• Texto apresentado
=-=-=
Deputados questionam o secretário de saúde na ALE

A Comissão de Saúde realizou audiência para debater ações de enfrentamento à pandemia da Covid-19

Manaus – Por causa dos hospitais lotados, sem vagas para internação e a falta de planejamento para evitar o colapso nas unidades de saúde e a falta de oxigênio, a Comissão de Saúde e Previdência (CSP) da Assembleia Legislativa do Estado (ALE), realizou uma Audiência Pública, ontem, para cobrar ações de enfrentamento à Covid-19 no Estado e o plano de vacinação. Estavam reunidos os deputados estaduais Mayara Pinheiro (PP), presidente da comissão, Wilker Barreto (Podemos), Dermilson Chagas (Podemos) e deputado Ricardo Nicolau (PSD).

A vacina foi debatida, mas não foi informado sobre o planejamento para vacinar a população no estado (Foto: Reprodução/Rede social)

Na semana passada, a Fundação de Vigilância em Saúde (FVS), disse que o Amazonas está na fase roxa da pandemia, considerada de alto risco, com o aumento no número de casos, internações e mortes. A comissão, então, convocou as autoridades para tratar das informações detalhadas acerca do cronograma de vacinação contra à Covid-19, a ampliação de leitos na rede pública de saúde, entre outras pautas.

Participaram do debate, o secretário de Estado da Saúde (SES-AM), Marcellus Campêlo; a secretária municipal de Saúde (Semsa), Aline Martins, subsecretária de Administração e Planejamento da Secretaria Municipal de Saúde de Manaus (Semsa); representantes da Fundação de Vigilância em Saúde (FVS-AM), Ministério Público do Amazonas (MP-AM), Ufam, e UEA.

O secretário de Estado de Saúde, Marcellus Campelo, foi questionado pelos deputados Wilker Barreto e Dermilson Chagas sobre a falta de oxigênio nas unidade hospitalares que, segundo a própria secretaria revelou no último dia 7, havia falta de oxigênio nas unidades.

“Existe um projeto deste setembro na SES para as instalações das usinas. Nos polos do interior e nas três unidades, 28 de agosto, Platão Araújo e João Lúcio ao custo de R$ 250 a R$ 300 mil”, disse o deputado Wilker Barreto.

Marcelus Campello respondeu o questionamento: “O plano de contingencia prevê várias alternativas inclusive essa das usinas. Esse fortalecimento das usinas. Inclusive nos licitamos uma usina para Humaitá, inclusive foi empenhado e tudo mais. Está tramitando a história dessa usina. Mas como eu falei para vocês, a falta do oxigênio. Nunca se falou nessa possibilidade. Nunca houve essa projeção de falta de oxigênio porque nunca houve”, disse o secretário.

O deputado Dermilson Chagas comentou: “Vocês estão correndo atrás do rabo. O custo disso de R$ 300 mil é tão insignificante. E o senhor como engenheiro civil, sabe muito bem, que para produzir um negócio desse com 60 ou 40 dias. Entre a primeira onda e a segunda onda, nós temos um tempo que era para o estado era para estar preparado. Até agora o ministério público não investiga qual é a falta de investimento, e porque não investiram entre a primeira e a segunda pandemia”.
=-=-=
• Conteúdo dos dados
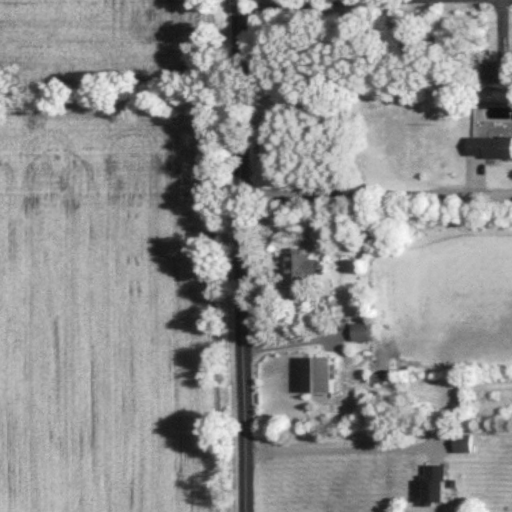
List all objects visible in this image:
=-=-=
• Tarefas e exercícios
a – Segundo a reportagem sobre a audiência na ALE, por que a Comissão de Saúde convocou as autoridades? Responda em até três frases.
b – Reproduza o trecho da reportagem sobre a audiência na ALE que vai de "Na semana passada, a" até "entre outras pautas.".

• Respostas por tarefa
a – Na semana anterior, a Fundação de Vigilância em Saúde (FVS) declarou que o Amazonas estava na fase roxa da pandemia, considerada de alto risco, com aumento no número de casos, internações e mortes. Por isso, a comissão convocou as autoridades para tratar das informações detalhadas sobre o cronograma de vacinação contra a Covid-19, da ampliação de leitos na rede pública de saúde e de outras pautas.

b –
Na semana passada, a Fundação de Vigilância em Saúde (FVS), disse que o Amazonas está na fase roxa da pandemia, considerada de alto risco, com o aumento no número de casos, internações e mortes. A comissão, então, convocou as autoridades para tratar das informações detalhadas acerca do cronograma de vacinação contra à Covid-19, a ampliação de leitos na rede pública de saúde, entre outras pautas.